Overdue post
My father had a long medical history, some of which I probably still don’t even know of or can’t explain fully. He was bipolar, had some intestinal issue for a short while, and more recently within the past several years was diagnosed with myelofibrosis, anemia, heh, even diabetes.
In September 2004 we learned of the myelofibrosis, and he was given 1.5-2 years to live. From then on I was never solid with my own plans, always somewhat unsure and flaky. I feared RSVP’ing for anything in the future such as gatherings and roadtrips. 1.5-2 years would mean 2006, the time I would just be finishing up with school. Was I supposed to continue living away from home, going on with my studies, and try to graduate right then? Yeah, that’s what I did, only because I had put off a real decision and continued while I was at it. I did look into taking a year off between junior and senior year, and even went over this with my advisor (who was of little help and didn’t even point out possible complications if I had chosen to do so, which I had to research myself and bring them up to her… so lame). I’d also had this talk with one of the engineers I worked with at my summer internship and he suggested taking a year off to get experience and then finish school, which I thought was good advice. I even talked to a second advisor (who was more helpful than the first advisor, though her initial assumption as to why I wanted a year off was because I was pregnant), but getting to the point, I stayed and was able to graduate in 2006. Then the next logical step was to get a job. Again, I didn’t know if it was the appropriate time, plus I didn’t have myself all figured out, and I kinda became a mess*. Getting to the point again, I got a job while my dad was still around. We could all see his condition getting worse; his lost his appetite numerous times, he dropped a lot of weight and aged quickly, and his alertness was shot at certain times of the day.
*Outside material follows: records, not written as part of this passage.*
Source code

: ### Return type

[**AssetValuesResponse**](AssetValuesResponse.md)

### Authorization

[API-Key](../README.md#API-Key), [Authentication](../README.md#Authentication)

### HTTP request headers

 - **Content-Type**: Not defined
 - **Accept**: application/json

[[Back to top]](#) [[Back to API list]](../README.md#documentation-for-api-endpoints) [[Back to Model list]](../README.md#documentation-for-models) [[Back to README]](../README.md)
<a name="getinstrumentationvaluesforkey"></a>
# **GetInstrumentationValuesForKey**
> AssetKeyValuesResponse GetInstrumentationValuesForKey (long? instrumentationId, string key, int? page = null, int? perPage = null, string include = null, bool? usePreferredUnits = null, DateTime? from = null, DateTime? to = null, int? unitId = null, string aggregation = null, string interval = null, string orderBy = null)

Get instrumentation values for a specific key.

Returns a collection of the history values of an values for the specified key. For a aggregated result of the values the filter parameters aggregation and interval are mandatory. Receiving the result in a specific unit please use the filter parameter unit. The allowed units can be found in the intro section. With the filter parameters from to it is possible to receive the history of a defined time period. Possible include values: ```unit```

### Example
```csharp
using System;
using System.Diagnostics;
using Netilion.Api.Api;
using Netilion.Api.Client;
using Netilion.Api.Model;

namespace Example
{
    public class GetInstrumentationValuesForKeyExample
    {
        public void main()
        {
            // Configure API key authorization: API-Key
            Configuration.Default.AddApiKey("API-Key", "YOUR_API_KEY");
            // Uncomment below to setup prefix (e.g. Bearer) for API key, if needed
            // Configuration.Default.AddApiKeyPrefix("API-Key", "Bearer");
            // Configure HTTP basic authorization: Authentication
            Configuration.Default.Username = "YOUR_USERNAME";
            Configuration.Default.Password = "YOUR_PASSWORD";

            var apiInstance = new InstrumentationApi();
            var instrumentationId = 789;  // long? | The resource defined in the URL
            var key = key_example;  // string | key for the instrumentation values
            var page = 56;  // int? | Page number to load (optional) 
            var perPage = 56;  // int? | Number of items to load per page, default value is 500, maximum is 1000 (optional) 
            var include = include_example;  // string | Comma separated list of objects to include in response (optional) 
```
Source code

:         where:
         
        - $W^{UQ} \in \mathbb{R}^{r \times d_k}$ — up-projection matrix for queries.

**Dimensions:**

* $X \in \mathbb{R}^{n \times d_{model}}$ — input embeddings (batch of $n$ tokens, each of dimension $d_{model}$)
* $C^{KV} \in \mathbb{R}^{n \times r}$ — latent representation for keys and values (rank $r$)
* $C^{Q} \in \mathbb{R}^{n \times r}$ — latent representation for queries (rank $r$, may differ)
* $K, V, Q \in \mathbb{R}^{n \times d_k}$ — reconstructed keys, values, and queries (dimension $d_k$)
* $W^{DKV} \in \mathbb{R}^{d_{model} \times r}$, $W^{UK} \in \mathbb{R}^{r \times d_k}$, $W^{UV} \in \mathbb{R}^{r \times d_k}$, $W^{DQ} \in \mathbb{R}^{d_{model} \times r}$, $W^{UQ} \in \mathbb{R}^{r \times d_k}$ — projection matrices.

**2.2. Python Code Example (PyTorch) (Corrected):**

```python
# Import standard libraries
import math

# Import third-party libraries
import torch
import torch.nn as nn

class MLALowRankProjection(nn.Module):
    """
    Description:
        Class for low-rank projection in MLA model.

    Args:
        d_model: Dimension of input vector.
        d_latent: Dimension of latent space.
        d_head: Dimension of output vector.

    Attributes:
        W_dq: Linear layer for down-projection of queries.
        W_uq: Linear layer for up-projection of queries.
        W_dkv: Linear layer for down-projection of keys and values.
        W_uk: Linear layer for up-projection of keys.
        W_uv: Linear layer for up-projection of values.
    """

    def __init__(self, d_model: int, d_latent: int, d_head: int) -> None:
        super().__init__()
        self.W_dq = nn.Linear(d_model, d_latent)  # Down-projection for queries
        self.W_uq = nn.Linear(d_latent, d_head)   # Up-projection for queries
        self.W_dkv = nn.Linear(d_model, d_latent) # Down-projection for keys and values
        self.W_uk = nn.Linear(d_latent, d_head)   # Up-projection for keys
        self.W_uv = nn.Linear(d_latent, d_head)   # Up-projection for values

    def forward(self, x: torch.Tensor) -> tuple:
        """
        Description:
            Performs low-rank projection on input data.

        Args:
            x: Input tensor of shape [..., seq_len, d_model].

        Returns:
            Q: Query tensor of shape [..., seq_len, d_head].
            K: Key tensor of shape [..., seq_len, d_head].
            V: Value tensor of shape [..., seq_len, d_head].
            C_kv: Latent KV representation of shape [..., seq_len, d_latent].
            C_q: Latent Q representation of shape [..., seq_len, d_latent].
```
He no longer attended his church group functions but watched a pastor on TV and constantly read texts. He was mostly homebound, unless going out for dimsum/dinner or going to his hospital visits. He received blood transfusions** two-three time a month. My brother Ray and I gave him his regular injections***. Ray took care of his weekly huge injection to the leg that complemented his transfusions I think, while I took care of his nightly tiny insulin injections at 9:25pm. I remember at the end of 2007 Ray went away for vacation for several weeks and rookie me had to do the huge injections. He’d prepared me for it and trained me a couple of times. When he left, the first week I had to use two big needles because I wasn’t skilled enough to handle a very full needle, fearing that the plunger could pop off the barrel. The second week my dad dreaded the shots, putting it off for the next night and then the next, and finally insisted I use just one needle and reduce his dose. He couldn’t handle the thought of me stabbing him with two needles and just didn’t care if he wasn’t getting enough. That saddened me, knowing that it was ME, my poor method that was causing him pain and fear.
A little more than a month ago, four years after his diagnosis, my father passed away. It was undoubtedly hard at first, and it still is. The first day and night was the longest. I thought I was done when I retired early to bed, only to be woken up by my nightly phone alarm set for 9:25pm. I realized I had no one to give an insulin shot to, and I just started bawling. A week later, I had a dream about going out to dinner with my family, and I was serving my dad rice. Bawled again. I keep having dreams about eating out with my family, but I guess that makes sense since that’s what we did together. The most recent one was me splitting some food on my plate and giving him half, though that one didn’t make me cry.
My mom hasn’t returned to work just yet and isn’t ready to sleep by herself, so I’m almost never alone, which means I don’t have the privacy to let out some good cries. Anyway, right now we’re still in a transition period, but some things will be changing. We do have less of an income now, so I think we’re about to cut some services. We’re also thinking about getting someone else to live with us, though the idea of a stranger living with us doesn’t thrill me much. In the mean time, it’s generally isn’t safe anywhere so my mom doesn’t really want me staying home alone, even though I have the guts to do so but less so than before. She actually works graveyard shift, so I’ll almost never see her when she does return to work. I’ll probably rotate my stay at home, at Ray’s and at Mike’s, and maybe even at my aunts’/uncles’/cousins’/grandmother’s place(s). That’s right, I’ll be living out of my suitcase. Moving out isn’t an option for me right now. I have better plans for that money.
I left out a lot of things. Too much effort in explaining every little detail. I hope this will do.
* Even though this is overall a sad post, I’m going to be selfish a bit and say that after being a mess, it seemed like almost everything started going right for me. Things continued going uphill; I was and am very grateful.
** I was, or tried to be if they accepted my iron-deficient blood, a regular blood donor 2004-2007, hence one of my nicknames “Blood Donor” from all my different free t-shirts I received. I finally gave up in 2007 because I got tired of being rejected. And I’ll say right now that some people make no sense.
*** I used to prepare the needles or give my dad his shots away from people. My mom, for one, can’t handle the sight of giving shots. I eventually didn’t care and would do so in front of my friends if they were over at my place. They could choose to look or not. And it was a good thing because I actually got positive feedback, such as I have this skill that not everyone has and that I could possibly look into getting some kind of medical/lab certification on the side. Hmm.